[Opening WORKING DATA section]

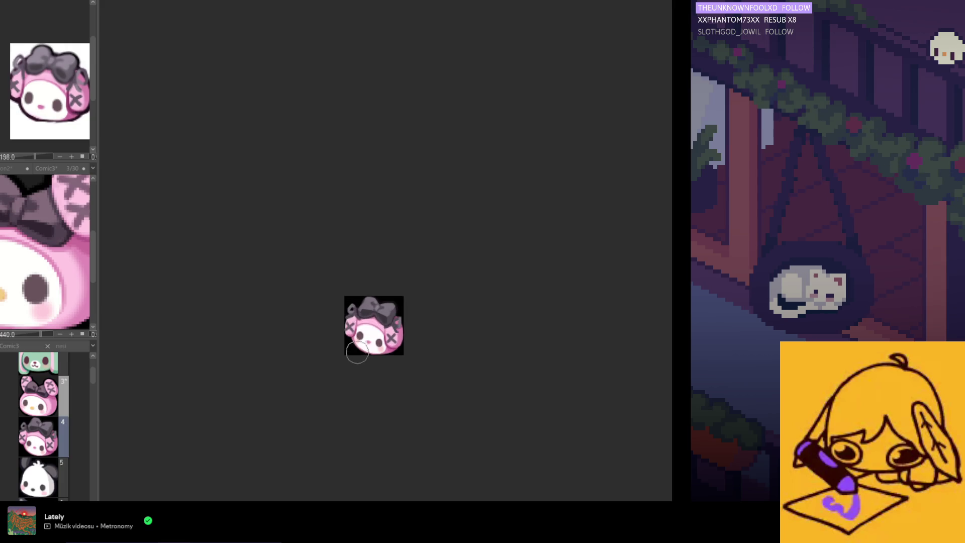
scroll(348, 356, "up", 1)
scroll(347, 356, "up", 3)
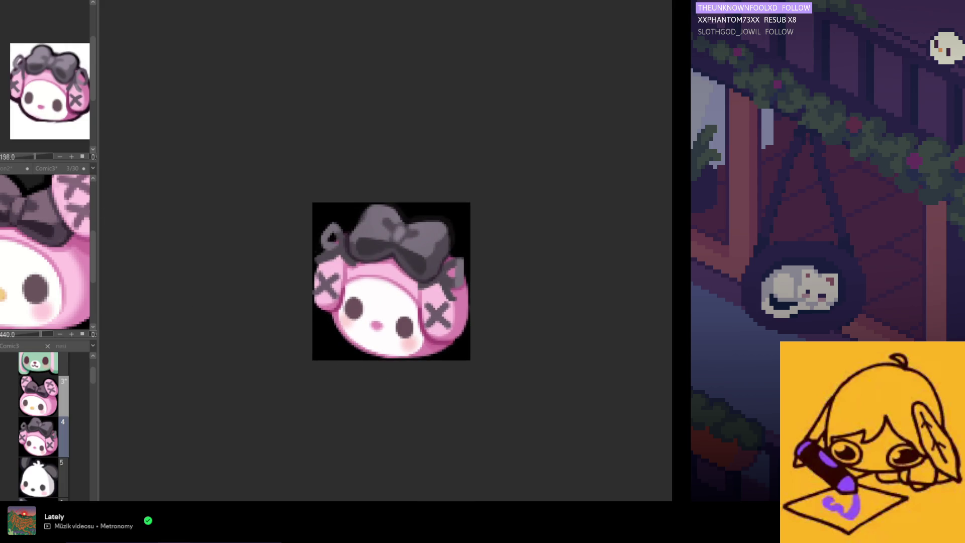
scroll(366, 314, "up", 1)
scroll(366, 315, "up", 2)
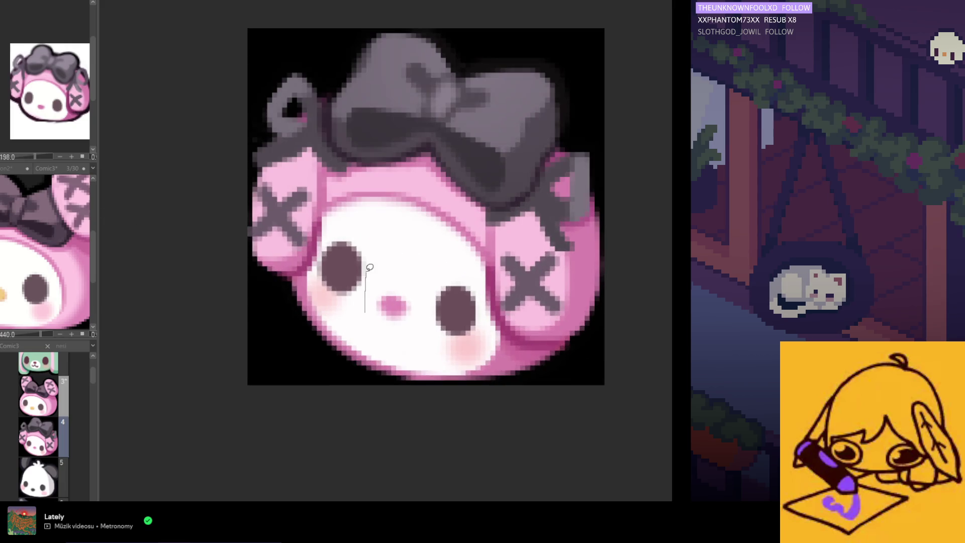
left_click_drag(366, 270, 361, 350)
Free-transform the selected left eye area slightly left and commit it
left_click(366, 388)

[Closing WORKING DATA section]
[Opening WORKING DATA section]

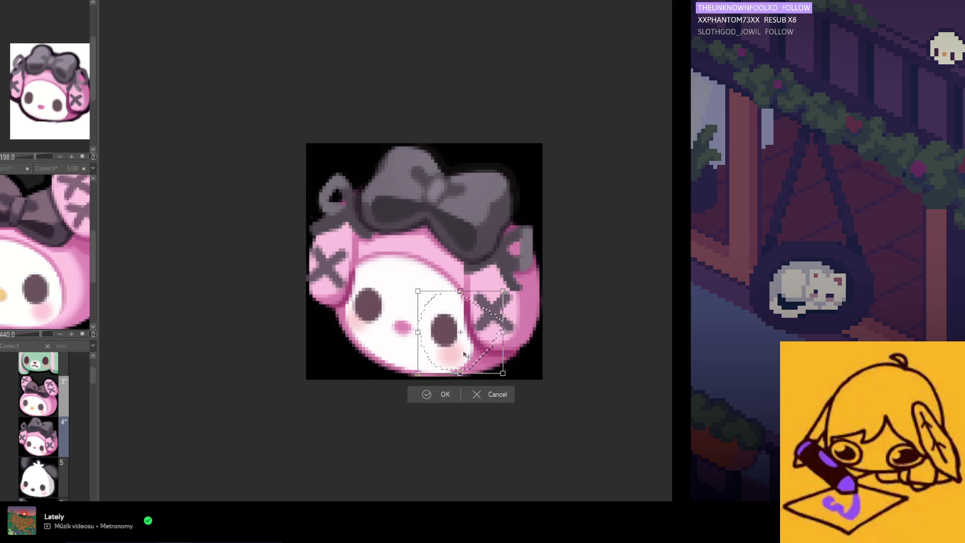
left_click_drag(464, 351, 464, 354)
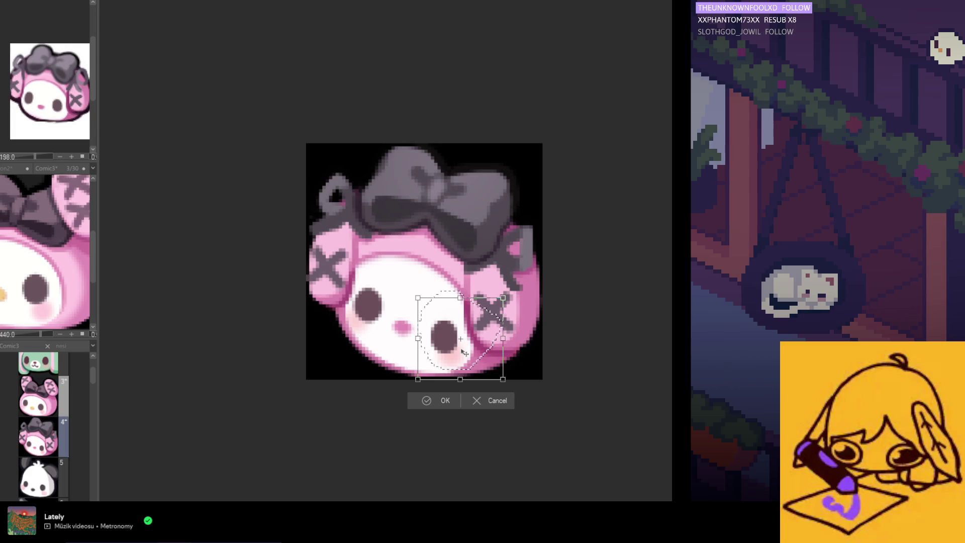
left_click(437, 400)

[Closing WORKING DATA section]

## WHAT THE EXERCISE ASKS
Taking the line with "Free-transform the selected" as the first and the line with "left_click(366, 388)" as the last, retype that stretch of the data above exactly, with no other lines.

## RESULT FOR THIS EXERCISE
Free-transform the selected left eye area slightly left and commit it
left_click(366, 388)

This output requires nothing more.